Alckmin traveled to Brasilia, where he held a first meeting today at the Planalto Presidential Palace with the Minister of the Presidency, Ciro Nogueira, who is responsible for the transition process in the Government.
The elected vice president has considered the first contact as “quite useful” and “very objective” and has clarified that the transition work will take shape from next Monday. “The transition will be installed with the objectives of transparency, planning and continuity of services provided to the population,” Alckmin assured at a press conference in Brasilia.
Alckmin was accompanied by the president of the Workers’ Party (PT), Gleisi Hoffmann, and by the coordinator of Lula’s government program, former minister Aloizio Mercadante, who will visit this Friday the facility designated as the center of operations in the transfer process of information.
The legislation grants the elected president the right to form a transition team, with 50 positions at his disposal, to have access to public administration data and prepare the first government measures. The transition was authorized by President Jair Bolsonaro after veiledly admitting the victory of Lula, who already governed Brazil between 2003 and 2010.
In his first statement after the elections, made 45 hours after the result, the leader of the Brazilian extreme right did not acknowledge his defeat or sing victory, nor did he make the democratic gesture of congratulating the progressive leader, but he committed himself to the Constitution.

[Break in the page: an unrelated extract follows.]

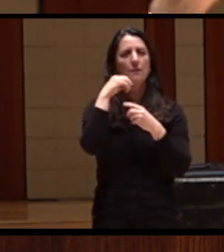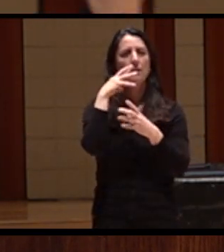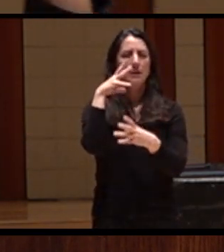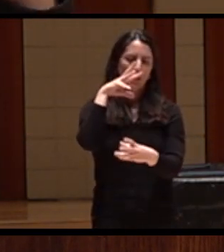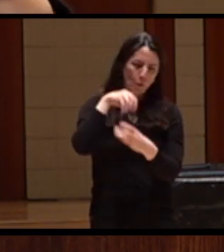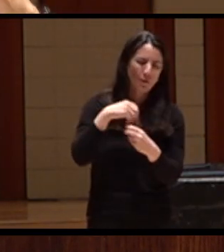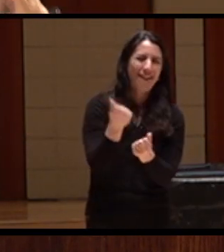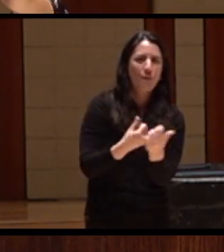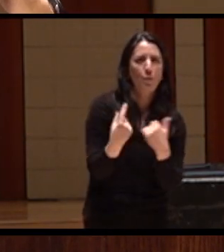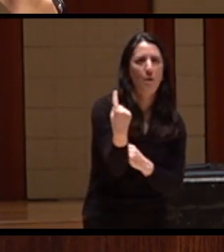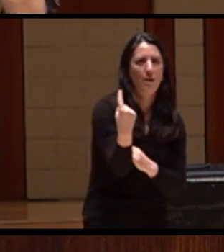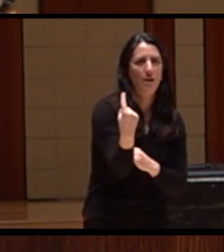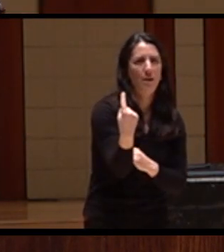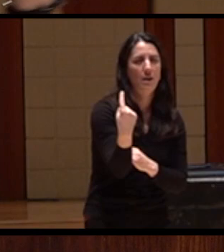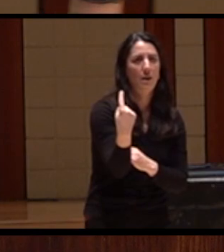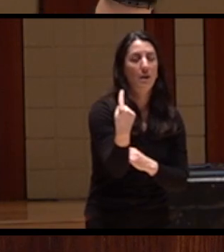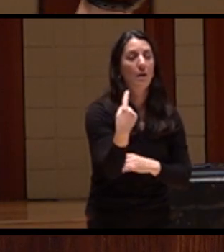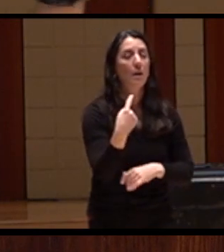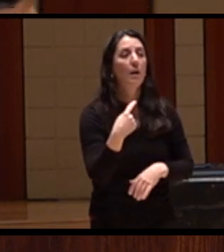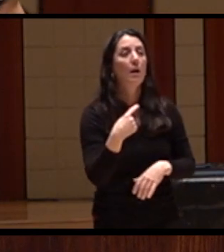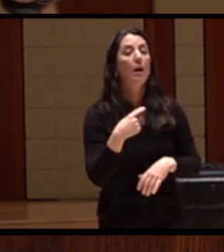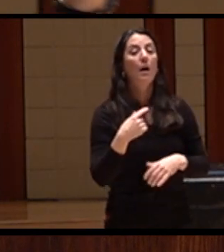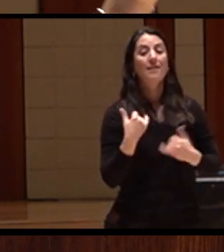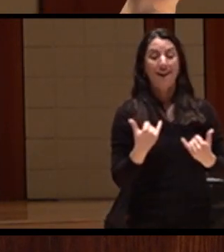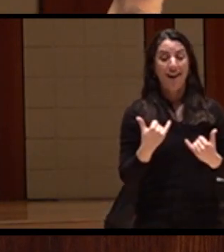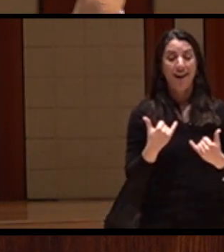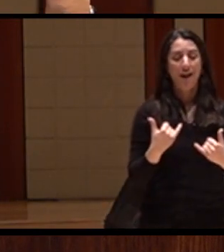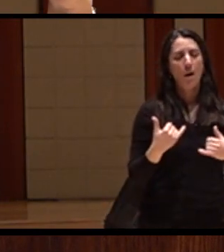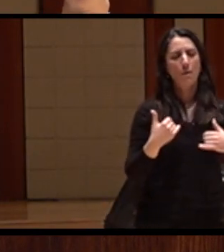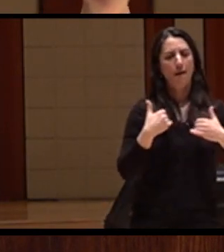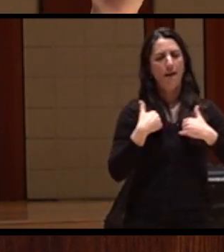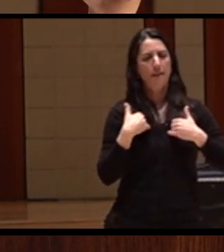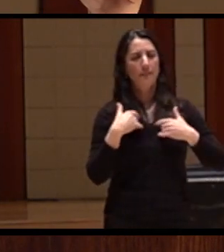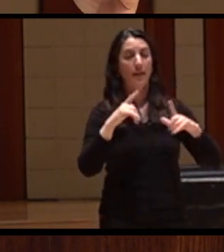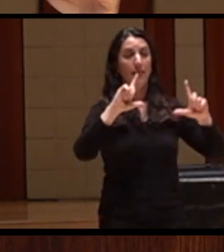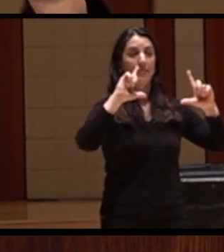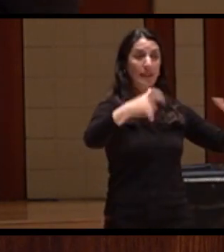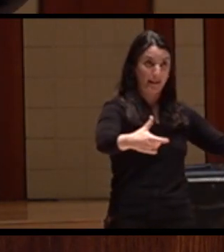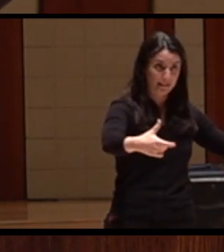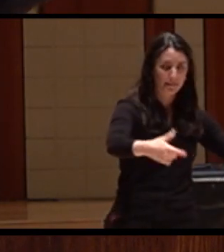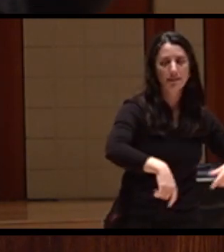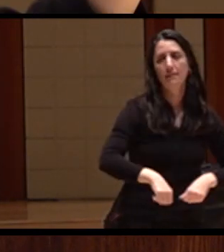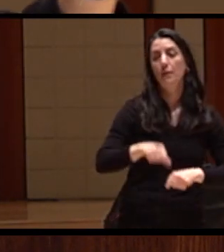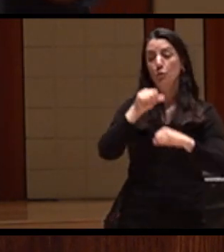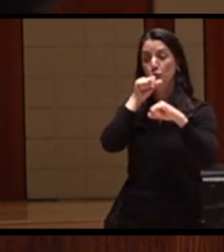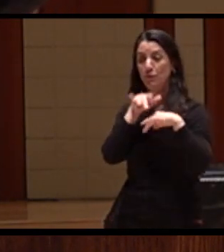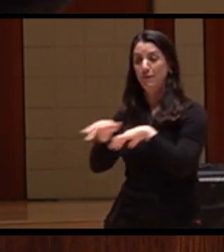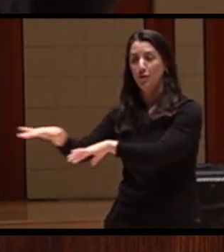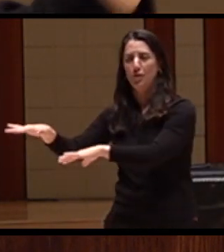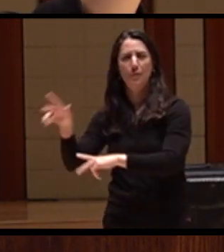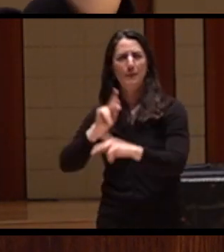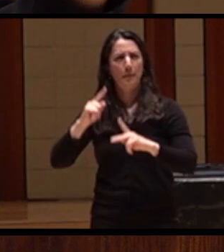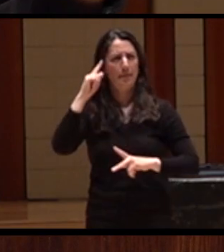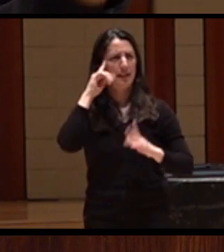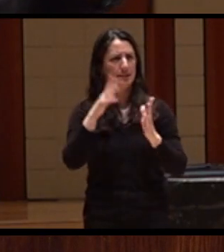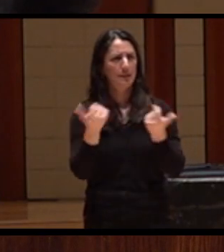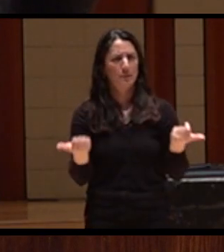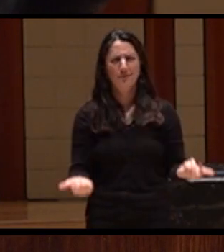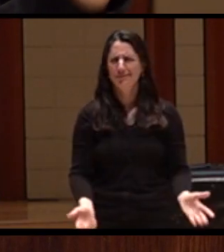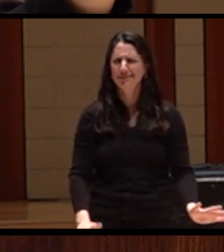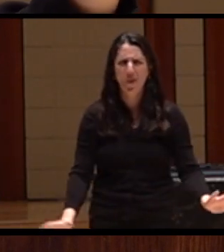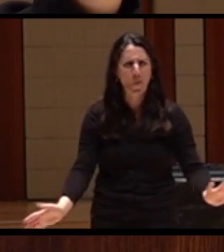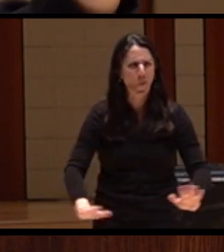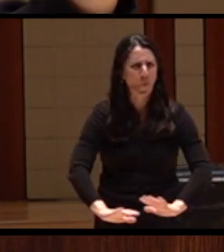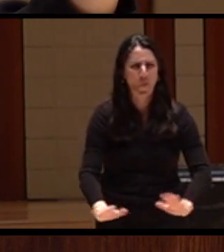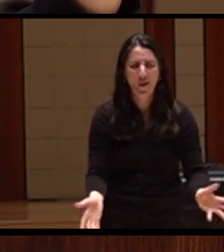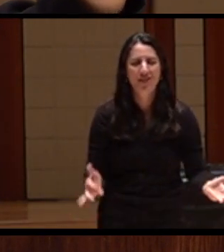and the river are divided. And of course, there's a state line that goes through all of that, right? Oregon has its own set of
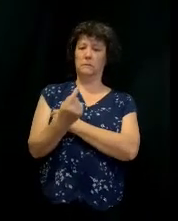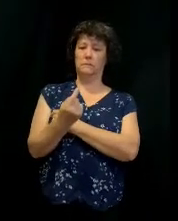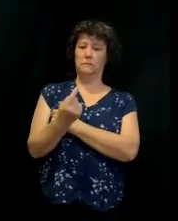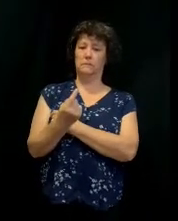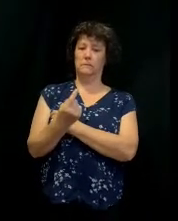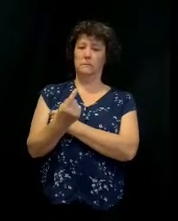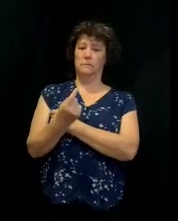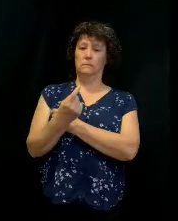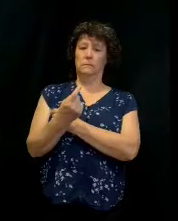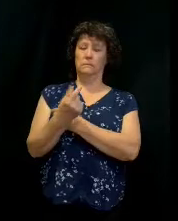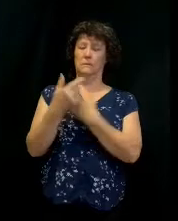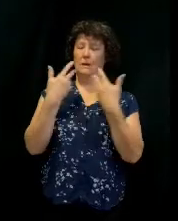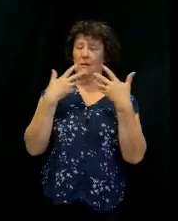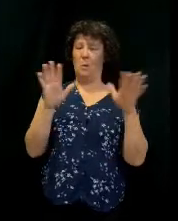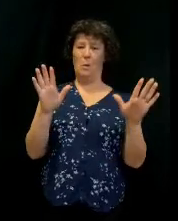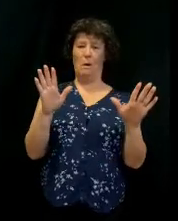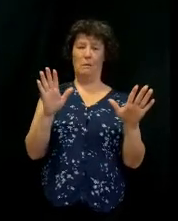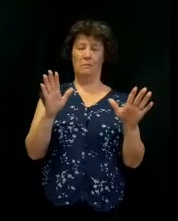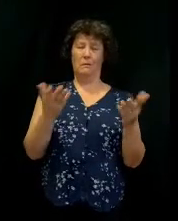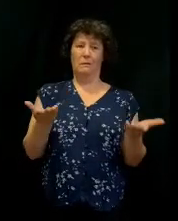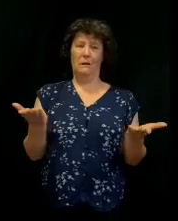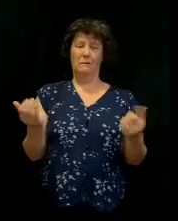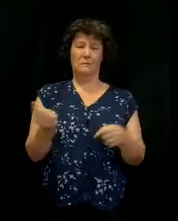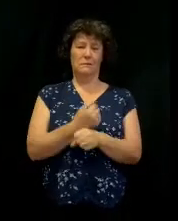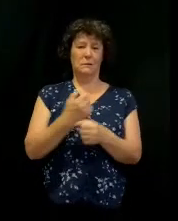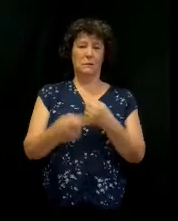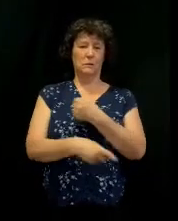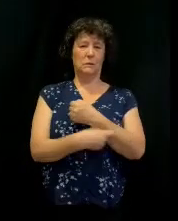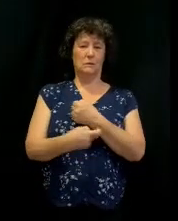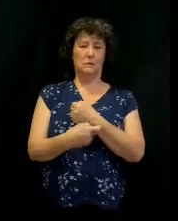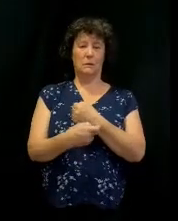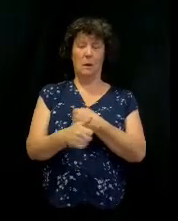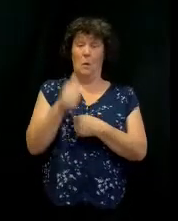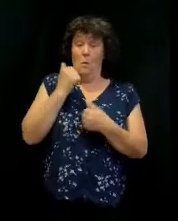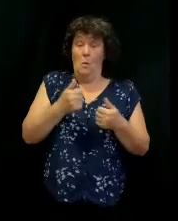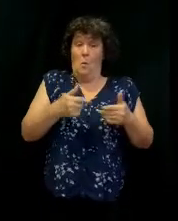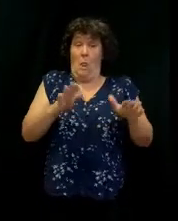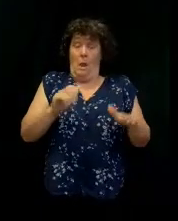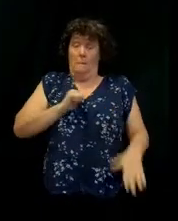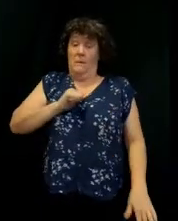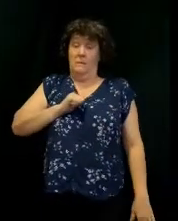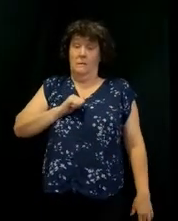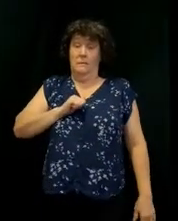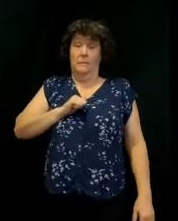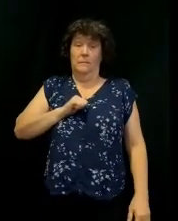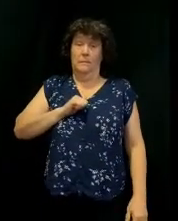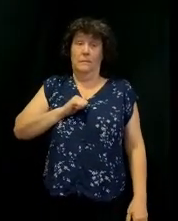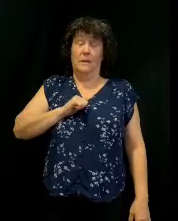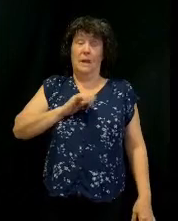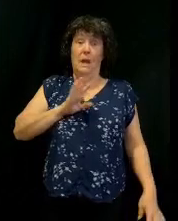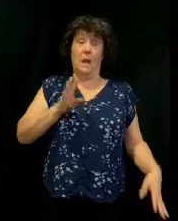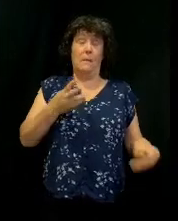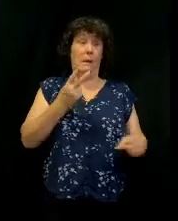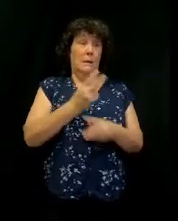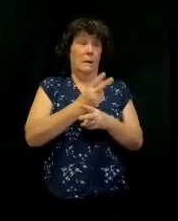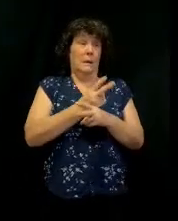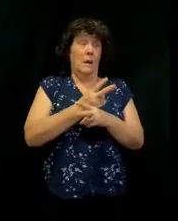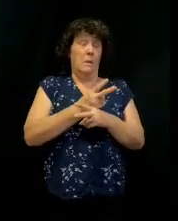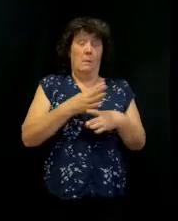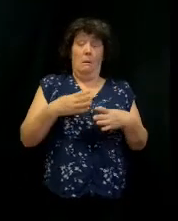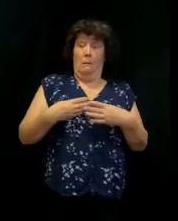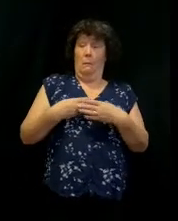And I don't want things to be stolen. I'm not going to allow it. I'm a gatekeeper of this church, and I ain't going to allow it.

Negotiations for the transition have begun after three days of protests by far-right activists who support Bolsonaro, which included roadblocks by truckers and even massive demonstrations outside the barracks.
In both cases, the demonstrators called for a “military intervention” which, according to their protests, should prevent “communism” from taking power in Brazil, in a clear incitement to a coup ignored by the Armed Forces.